You reach route 18 but alas, the traffic goes for as long as the eye can see. “Why didn’t I just take the EE?” I ask myself. “Why didn’t I go down George Street to get past all of this mess?” The reality of the situation is that both ways of getting to Cook/Douglass at this time of the day is nearly impossible, if you don’t have an extra twenty minutes to add to your commute. Barring these traffic problems that stem from construction and rush hour Turnpike traffic, could the density ever be remedied within the constraints of the infrastrcture in place?
The original scenario, of choosing the lesser of two evils, has another option, one that is the least favored among a majority of the population.
New Brunswick has been increasingly respondant to greener means of transportation and providing alternative routes to getting to destinations.

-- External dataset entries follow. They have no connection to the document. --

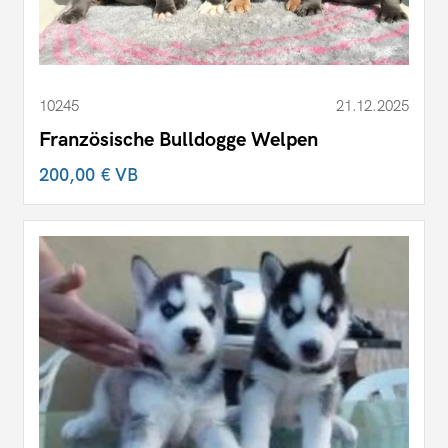
10245
21.12.2025
Französische Bulldogge Welpen
200,00 €
VB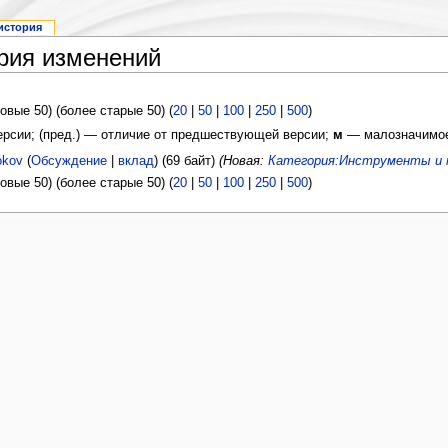
история
ория изменений
овые 50) (более старые 50) (
20
|
50
|
100
|
250
|
500
)
версии; (пред.) — отличие от предшествующей версии;
м
— малозначимое
okov
(
Обсуждение
|
вклад
)
(69 байт)
(Новая:
Категория:Инструменты и 
овые 50) (более старые 50) (
20
|
50
|
100
|
250
|
500
)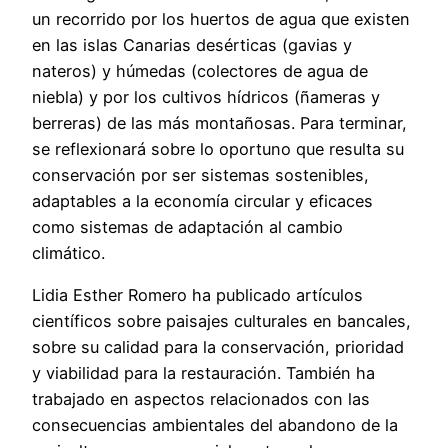
un recorrido por los huertos de agua que existen
en las islas Canarias desérticas (gavias y
nateros) y húmedas (colectores de agua de
niebla) y por los cultivos hídricos (ñameras y
berreras) de las más montañosas. Para terminar,
se reflexionará sobre lo oportuno que resulta su
conservación por ser sistemas sostenibles,
adaptables a la economía circular y eficaces
como sistemas de adaptación al cambio
climático.
Lidia Esther Romero ha publicado artículos
científicos sobre paisajes culturales en bancales,
sobre su calidad para la conservación, prioridad
y viabilidad para la restauración. También ha
trabajado en aspectos relacionados con las
consecuencias ambientales del abandono de la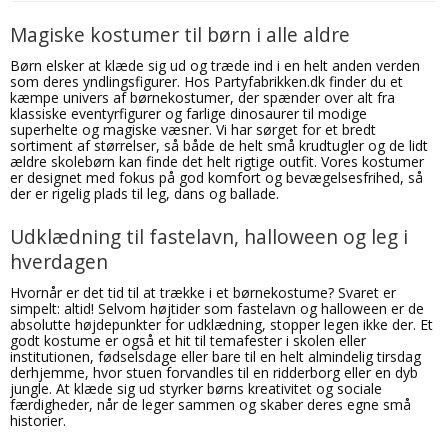
Magiske kostumer til børn i alle aldre
Børn elsker at klæde sig ud og træde ind i en helt anden verden
som deres yndlingsfigurer. Hos Partyfabrikken.dk finder du et
kæmpe univers af børnekostumer, der spænder over alt fra
klassiske eventyrfigurer og farlige dinosaurer til modige
superhelte og magiske væsner. Vi har sørget for et bredt
sortiment af størrelser, så både de helt små krudtugler og de lidt
ældre skolebørn kan finde det helt rigtige outfit. Vores kostumer
er designet med fokus på god komfort og bevægelsesfrihed, så
der er rigelig plads til leg, dans og ballade.
Udklædning til fastelavn, halloween og leg i
hverdagen
Hvornår er det tid til at trække i et børnekostume? Svaret er
simpelt: altid! Selvom højtider som fastelavn og halloween er de
absolutte højdepunkter for udklædning, stopper legen ikke der. Et
godt kostume er også et hit til temafester i skolen eller
institutionen, fødselsdage eller bare til en helt almindelig tirsdag
derhjemme, hvor stuen forvandles til en ridderborg eller en dyb
jungle. At klæde sig ud styrker børns kreativitet og sociale
færdigheder, når de leger sammen og skaber deres egne små
historier.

One such example is of the bike path that runs on Suydam Street from Douglass through New Brunswick to Hamilton Street. During peak rush hour, this street has been the optimal road way to avoid the bumper to bumper traffic that plagues down town New Brunswick. The specialized bike lane, something that isn’t offered on George Street or 18, is a strong incentive for individuals who prefer the medium of bicycles as their primary transportation. Comparing George Street to Suydam is an interesting example of trying to extrapolate why Rutgers students would still prefer to ride their bikes or take the busses that go through these ever increasingly slow areas. On George Street, you have a plethora of stop lights, little room between the curb and cars, and a hill to finish the ride off on. Suydam on the other hand, has bike lanes, less traffic, and is generally a more pleasent experience. But what I believe it is lacking is in the familiarity it offers to Rutgers students. Most students who have traversed between College avenue and Cook/Douglass have gone back and forth through the bus systems that take you through, you guessed it, route 18 and George Street. Any other part of the city is practically its own entity since a majority of Rutgers students will choose to remain within the universities sphere of influence.

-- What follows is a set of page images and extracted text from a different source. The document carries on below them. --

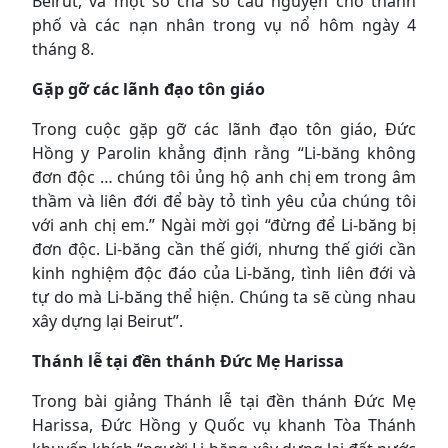
Beirut, và một số cha sở cầu nguyện cho thành
phố và các nạn nhân trong vụ nổ hôm ngày 4
tháng 8.
Gặp gỡ các lãnh đạo tôn giáo
Trong cuộc gặp gỡ các lãnh đạo tôn giáo, Đức
Hồng y Parolin khẳng định rằng “Li-băng không
đơn độc … chúng tôi ủng hộ anh chị em trong âm
thầm và liên đới để bày tỏ tình yêu của chúng tôi
với anh chị em.” Ngài mời gọi “đừng để Li-băng bị
đơn độc. Li-băng cần thế giới, nhưng thế giới cần
kinh nghiệm độc đáo của Li-băng, tình liên đới và
tự do mà Li-băng thể hiện. Chúng ta sẽ cùng nhau
xây dựng lại Beirut”.
Thánh lễ tại đền thánh Đức Mẹ Harissa
Trong bài giảng Thánh lễ tại đền thánh Đức Mẹ
Harissa, Đức Hồng y Quốc vụ khanh Tòa Thánh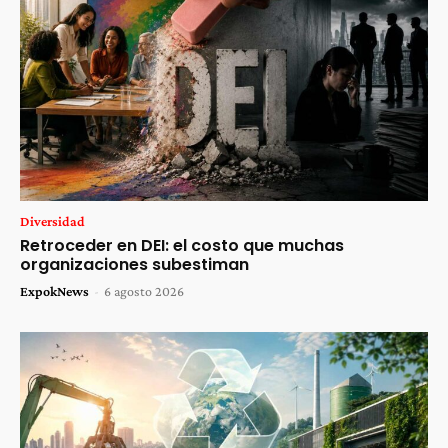
Diversidad
Retroceder en DEI: el costo que muchas
organizaciones subestiman
ExpokNews
-
6 agosto 2026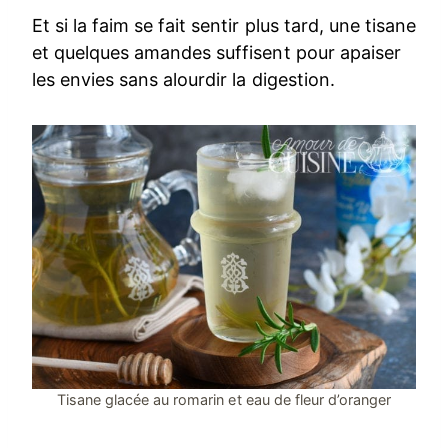
Et si la faim se fait sentir plus tard, une tisane
et quelques amandes suffisent pour apaiser
les envies sans alourdir la digestion.
Tisane glacée au romarin et eau de fleur d’oranger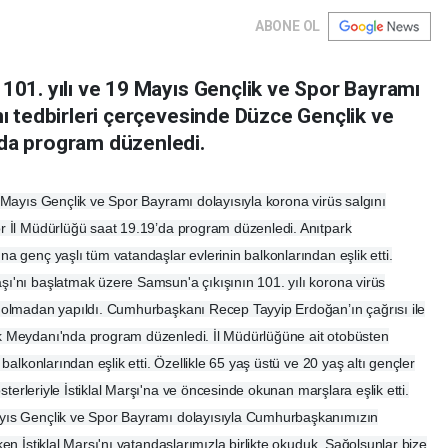
ABONE OL
 101. yılı ve 19 Mayıs Gençlik ve Spor Bayramı
nı tedbirleri çerçevesinde Düzce Gençlik ve
’da program düzenledi.
 Mayıs Gençlik ve Spor Bayramı dolayısıyla korona virüs salgını
r İl Müdürlüğü saat 19.19’da program düzenledi. Anıtpark
a genç yaşlı tüm vatandaşlar evlerinin balkonlarından eşlik etti.
ı'nı başlatmak üzere Samsun'a çıkışının 101. yılı korona virüs
m olmadan yapıldı. Cumhurbaşkanı Recep Tayyip Erdoğan’ın çağrısı ile
k Meydanı'nda program düzenledi. İl Müdürlüğüne ait otobüsten
balkonlarından eşlik etti. Özellikle 65 yaş üstü ve 20 yaş altı gençler
osterleriyle İstiklal Marşı'na ve öncesinde okunan marşlara eşlik etti.
ayıs Gençlik ve Spor Bayramı dolayısıyla Cumhurbaşkanımızın
en İstiklal Marşı'nı vatandaşlarımızla birlikte okuduk. Sağolsunlar bize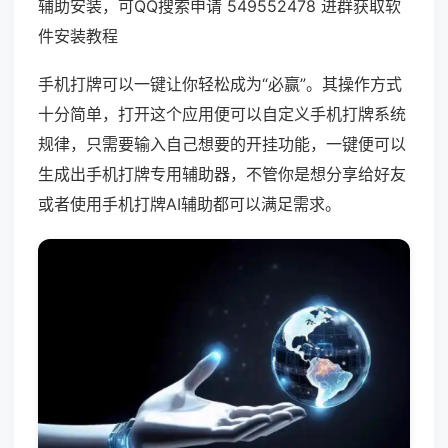
辅助安装，可QQ搜索申请 549552478 进群获取软
件安装教程
手机打牌可以一键让你轻松成为“必赢”。其操作方式
十分简单，打开这个应用便可以自定义手机打牌系统
规律，只需要输入自己想要的开挂功能，一键便可以
生成出手机打牌专用辅助器，不管你是想分享给好友
或者使用手机打牌AI辅助都可以满足需求。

Without measuring the exact distances, it should be rather evident that the bike lanes offered on Suydam and Louis is the optimal route. But why are there still more bikers taking George Street? The level of comfortability is just a strong enough factor to deter students from using these paths. This is not to say the rest of the community doesn’t utilize them to their full potential, but the fact remains the same that it is a rather direct link between the two campuses.

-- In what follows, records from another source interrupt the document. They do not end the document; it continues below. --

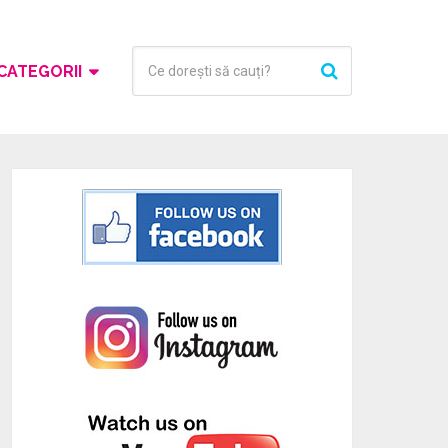
CATEGORII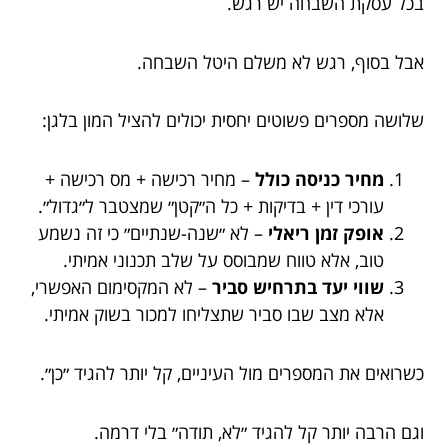
בכל עסקת השבחה יש רגש.
אבל בסוף, רגש לא משלם היטל השבחה.
שלושה מספרים פשוטים יחסית יכולים להציל המון בלגן:
מחיר כניסה כולל
– מחיר רכישה + מס רכישה +
עורכי דין + בדיקות + כל ה״קטן״ שמצטבר ל״גדול״.
אופק זמן ריאלי
– לא ״שנה-שנתיים״ כי זה נשמע
טוב, אלא טווח שמבוסס על שלב תכנוני אמיתי.
שווי יעד בתרחיש סביר
– לא המקסימום האפשרי,
אלא מצב שבו סביר שתצליחו למכור בשוק אמיתי.
כשרואים את המספרים מול העיניים, קל יותר להגיד ״כן״.
וגם הרבה יותר קל להגיד ״לא, תודה״ בלי דרמה.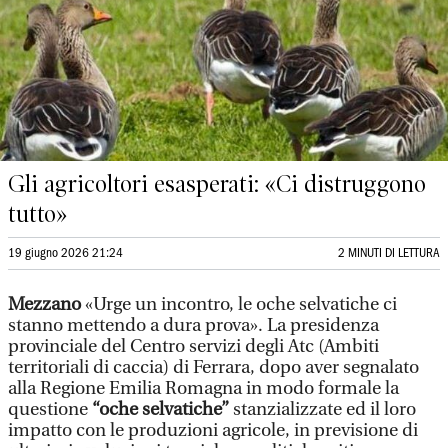
Gli agricoltori esasperati: «Ci distruggono
tutto»
19 giugno 2026 21:24
2 MINUTI DI LETTURA
Mezzano
«Urge un incontro, le oche selvatiche ci
stanno mettendo a dura prova». La presidenza
provinciale del Centro servizi degli Atc (Ambiti
territoriali di caccia) di Ferrara, dopo aver segnalato
alla Regione Emilia Romagna in modo formale la
questione
“oche selvatiche”
stanzializzate ed il loro
impatto con le produzioni agricole, in previsione di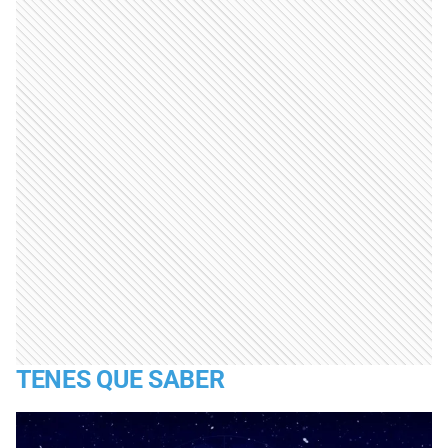
TENES QUE SABER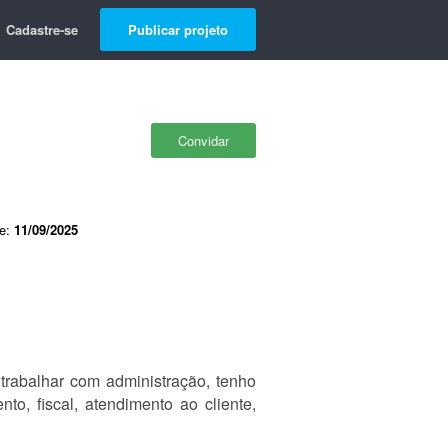
Cadastre-se
Publicar projeto
Convidar
de:
11/09/2025
trabalhar com administração, tenho
to, fiscal, atendimento ao cliente,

One possible change to the directionality of the roadways that has been brought up within the New Brunswick Urban Supplement Report is in altering Neilson and George Street into one way roads that went between the two campuses. At face value, this may appear to be too large of a project with minimal impact but rather, it has the potential to be a very significant move made by the city. Putting things into perspective, a bus line that ran down Neilson could ellicit bus stops at the aprtment complexes for Rutgers students who live there. The one way roads would allow single flows of traffic to go in each direction, minimizing the blockage from busses constantly stopping. While this idea would be difficult to implement, the idea is a very strong way of altering a system through a means that could have a very significant outcome for the future.